Hey,
We have an index of unique products where each document represents a single product, with the following fields: product_id, group_id, group_score, and product_score.
Consider the following index:
{
"product_id": "100-001",
"group_id": "100",
"group_score": 100,
"product_score": 60,
},
{
"product_id": "100-002",
"group_id": "100",
"group_score": 100,
"product_score": 40,
},
{
"product_id": "100-001",
"group_id": "100",
"group_score": 100,
"product_score": 50,
},
{
"product_id": "200-001",
"group_id": "200",
"group_score": 73,
"product_score": 20,
},
{
"product_id": "200-002",
"group_id": "200",
"group_score": 73,
"product_score": 53,
}
Every group contains ~1-200 products.
We are trying to a query that matches the following conditions:
- Products should be sorted by their group_score (desc).

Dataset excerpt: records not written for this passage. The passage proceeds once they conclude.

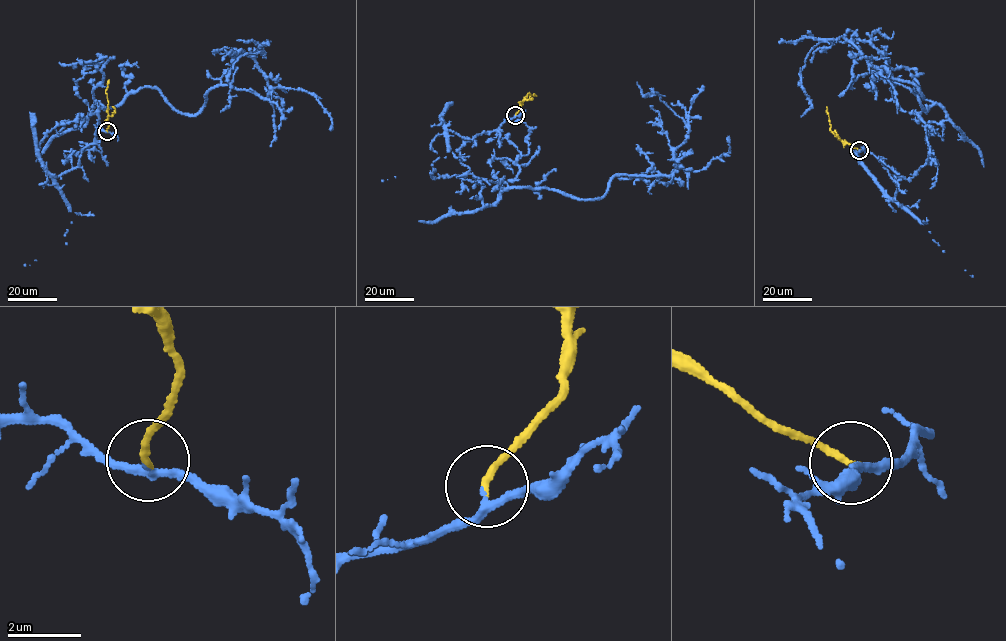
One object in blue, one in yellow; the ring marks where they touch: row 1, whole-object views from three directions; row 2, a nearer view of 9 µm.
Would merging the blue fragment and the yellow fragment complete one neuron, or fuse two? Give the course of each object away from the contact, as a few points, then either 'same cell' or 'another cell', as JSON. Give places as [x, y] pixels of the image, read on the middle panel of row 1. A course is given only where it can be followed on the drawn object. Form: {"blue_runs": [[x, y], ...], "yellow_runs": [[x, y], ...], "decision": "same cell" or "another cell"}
{"blue_runs": [[515, 115], [467, 137], [468, 172], [597, 199], [615, 176], [670, 175], [678, 162], [685, 121], [637, 82]], "yellow_runs": [[515, 115], [529, 93], [536, 96]], "decision": "same cell"}

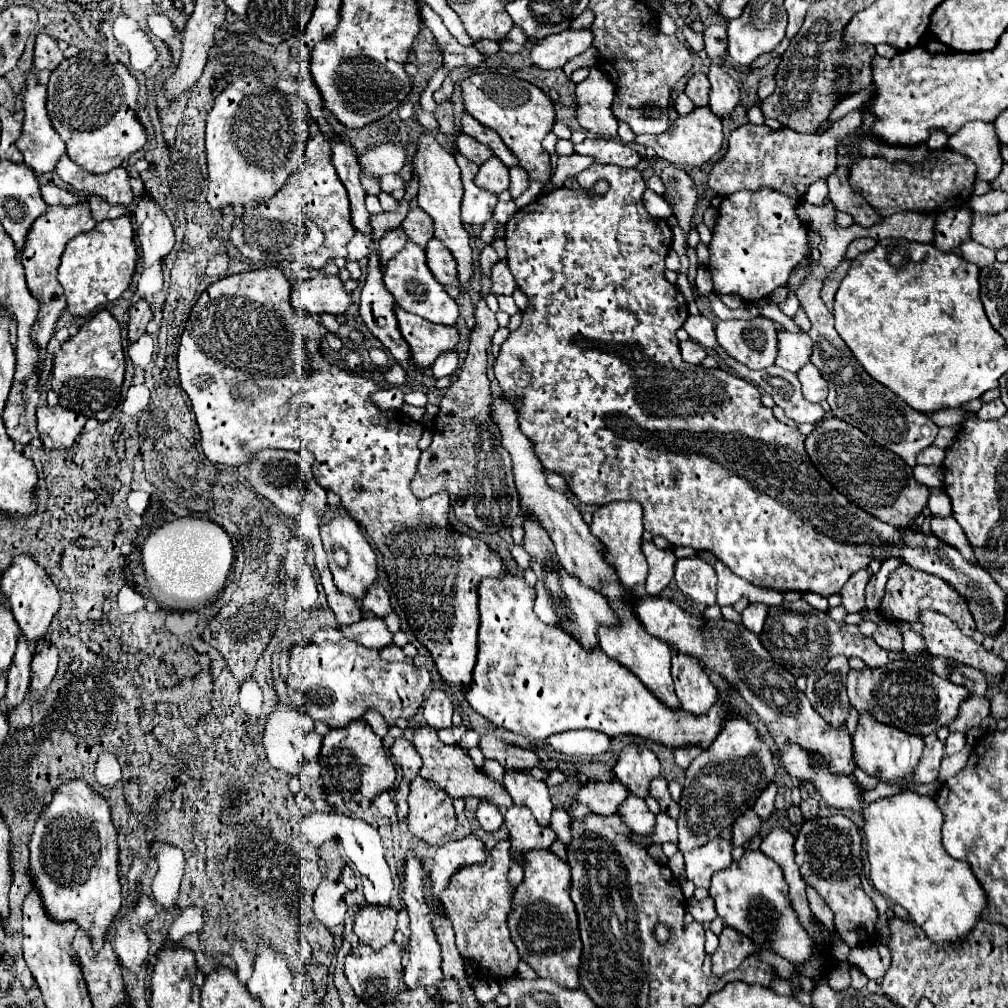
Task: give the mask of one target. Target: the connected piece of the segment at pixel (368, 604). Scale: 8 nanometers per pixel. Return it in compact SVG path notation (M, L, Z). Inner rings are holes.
M378 582L372 584L372 588L368 590L368 596L362 600L362 608L372 612L376 618L384 618L386 614L392 612L390 596L382 584L378 584Z

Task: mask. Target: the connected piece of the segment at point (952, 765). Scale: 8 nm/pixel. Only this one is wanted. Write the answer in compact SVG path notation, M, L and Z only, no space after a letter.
M964 748L962 752L958 752L958 754L954 754L954 756L946 756L946 758L942 760L942 768L940 768L938 780L940 780L940 782L946 782L946 780L950 780L952 776L956 776L958 772L962 772L964 766L966 766L966 762L968 762L968 756L970 756L970 748Z

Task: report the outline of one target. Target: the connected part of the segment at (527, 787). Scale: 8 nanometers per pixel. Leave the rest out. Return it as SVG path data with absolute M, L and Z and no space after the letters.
M506 772L504 786L508 794L512 796L514 804L530 808L534 818L538 820L540 826L548 828L550 826L550 816L552 816L552 802L547 786L542 780L530 778L522 772Z

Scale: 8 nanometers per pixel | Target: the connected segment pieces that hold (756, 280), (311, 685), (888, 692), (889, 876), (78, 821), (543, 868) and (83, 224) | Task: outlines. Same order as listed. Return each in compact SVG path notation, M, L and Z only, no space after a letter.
M760 188L756 192L740 190L732 196L726 196L718 208L718 224L710 242L710 262L708 270L712 274L716 294L738 294L744 300L760 300L770 296L770 292L788 282L792 270L804 260L810 258L808 230L796 216L798 200L786 196L784 192L772 188Z
M342 638L336 644L298 644L290 654L286 684L304 694L304 708L314 722L322 720L330 728L344 728L348 722L360 720L366 710L376 710L394 726L398 718L408 720L418 712L424 694L430 690L430 674L426 668L416 668L414 664L384 662L378 650Z
M892 660L880 668L850 670L846 686L850 704L858 712L868 712L882 724L906 730L908 734L918 734L922 738L936 732L940 726L950 724L952 718L956 718L958 704L970 696L966 688L960 688L946 678L938 678L908 660Z
M902 792L868 804L864 808L864 842L874 888L906 908L936 946L962 946L988 908L988 896L968 864L944 850L942 816L934 798Z
M68 780L54 790L54 798L46 812L36 820L30 840L30 870L34 884L40 888L46 912L54 920L76 920L78 926L92 938L94 950L100 950L104 936L122 906L118 880L118 844L116 828L110 820L108 802L94 792L86 780Z
M526 850L524 880L514 892L514 906L508 914L508 928L520 958L540 976L564 988L578 988L580 934L578 916L570 898L570 866L550 850Z
M78 202L76 206L50 206L48 212L44 216L40 216L40 220L36 220L36 224L32 224L32 232L28 234L28 246L24 248L24 256L20 256L20 260L26 270L28 288L30 288L32 296L38 300L38 316L36 316L36 322L32 324L30 334L32 334L32 342L36 344L36 348L40 352L40 360L44 360L46 346L48 346L50 338L54 336L54 326L56 326L62 310L66 308L66 298L64 298L60 282L56 278L56 270L60 266L62 252L74 236L88 232L94 226L96 226L96 220L92 218L88 202Z

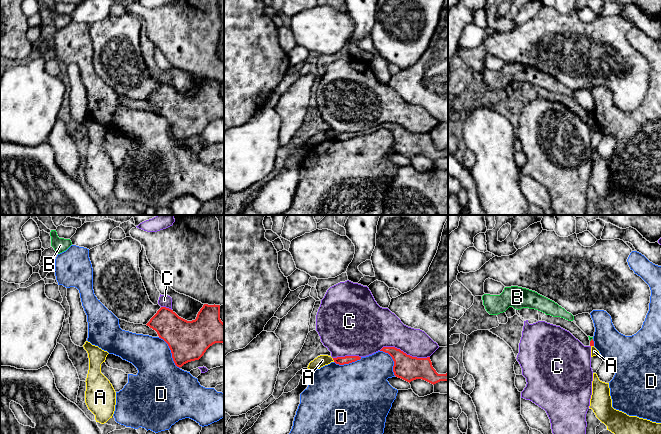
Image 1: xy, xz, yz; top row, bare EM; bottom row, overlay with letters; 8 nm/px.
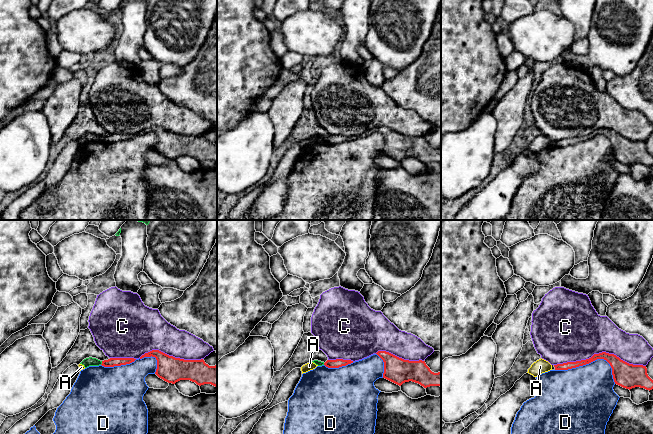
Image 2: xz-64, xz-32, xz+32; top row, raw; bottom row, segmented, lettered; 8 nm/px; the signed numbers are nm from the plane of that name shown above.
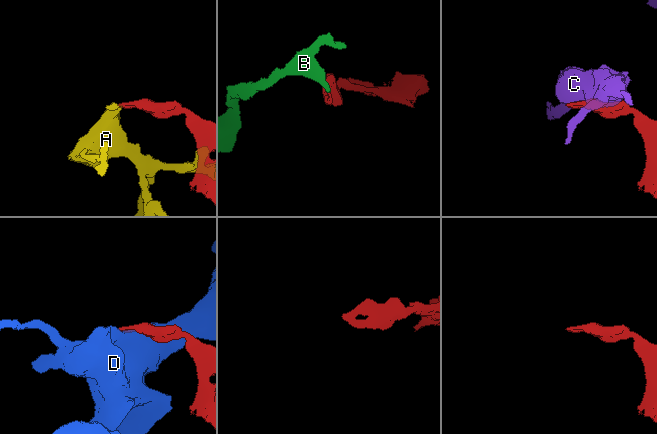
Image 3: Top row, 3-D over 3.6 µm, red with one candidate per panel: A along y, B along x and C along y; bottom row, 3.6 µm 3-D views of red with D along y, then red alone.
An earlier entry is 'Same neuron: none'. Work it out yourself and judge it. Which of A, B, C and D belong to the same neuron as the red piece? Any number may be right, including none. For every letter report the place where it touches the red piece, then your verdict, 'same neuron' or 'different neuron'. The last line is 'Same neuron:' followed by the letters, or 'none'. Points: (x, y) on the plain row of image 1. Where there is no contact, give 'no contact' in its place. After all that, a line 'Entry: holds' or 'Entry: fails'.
A: xz (333, 135) | different neuron
B: yz (591, 116) | different neuron
C: xz (403, 128) | different neuron
D: xy (171, 128) | different neuron
Same neuron: none
Entry: holds

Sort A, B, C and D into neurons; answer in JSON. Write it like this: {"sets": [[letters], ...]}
{"sets": [["A"], ["B"], ["C"], ["D"]]}

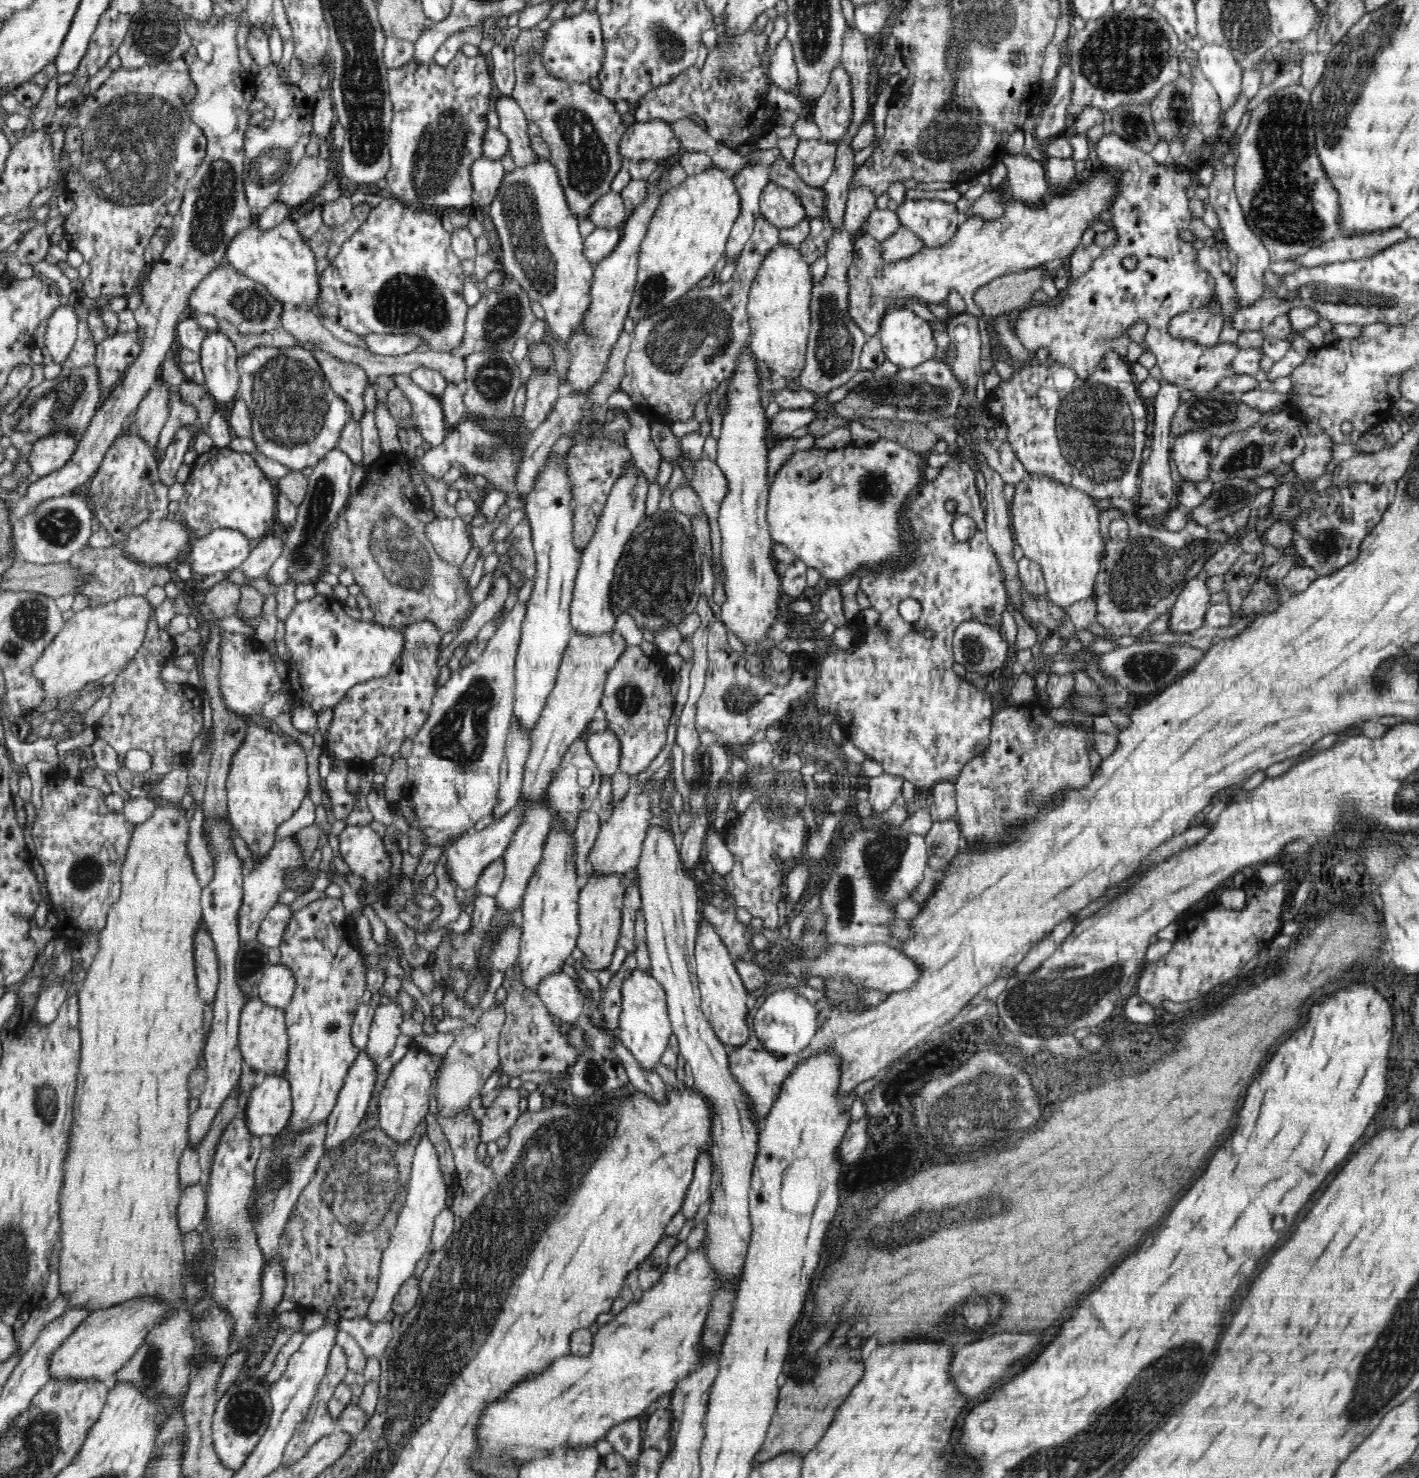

- No more than one product per group_id.
- Get the product with the highest product_score within the group.
For example, applying the query on the above should return:
{
"product_id": "100-001"
},
{
"product_id": "200-002"
}
We ended up with the following query:
{
"size": 0,
"aggs": {
"group_by_group_id": {
"terms": {
"field": "group_id",
"order":{
"max_group_score":"desc"
}
},
"aggs": {
"top_scores_hits": {
"top_hits": {
"sort": [
{
"product_score": {
"order": "desc"
}
}
],
"size": 1
}
},
"max_group_score":{
"max":{
"field":"group_score"
}
}
}
}
}
}
The problem is that the query is really slow because of the aggregations and the search performance is important.
We would love to hear your opinion about a better/efficient solution.
Changing the index structure is tolerable.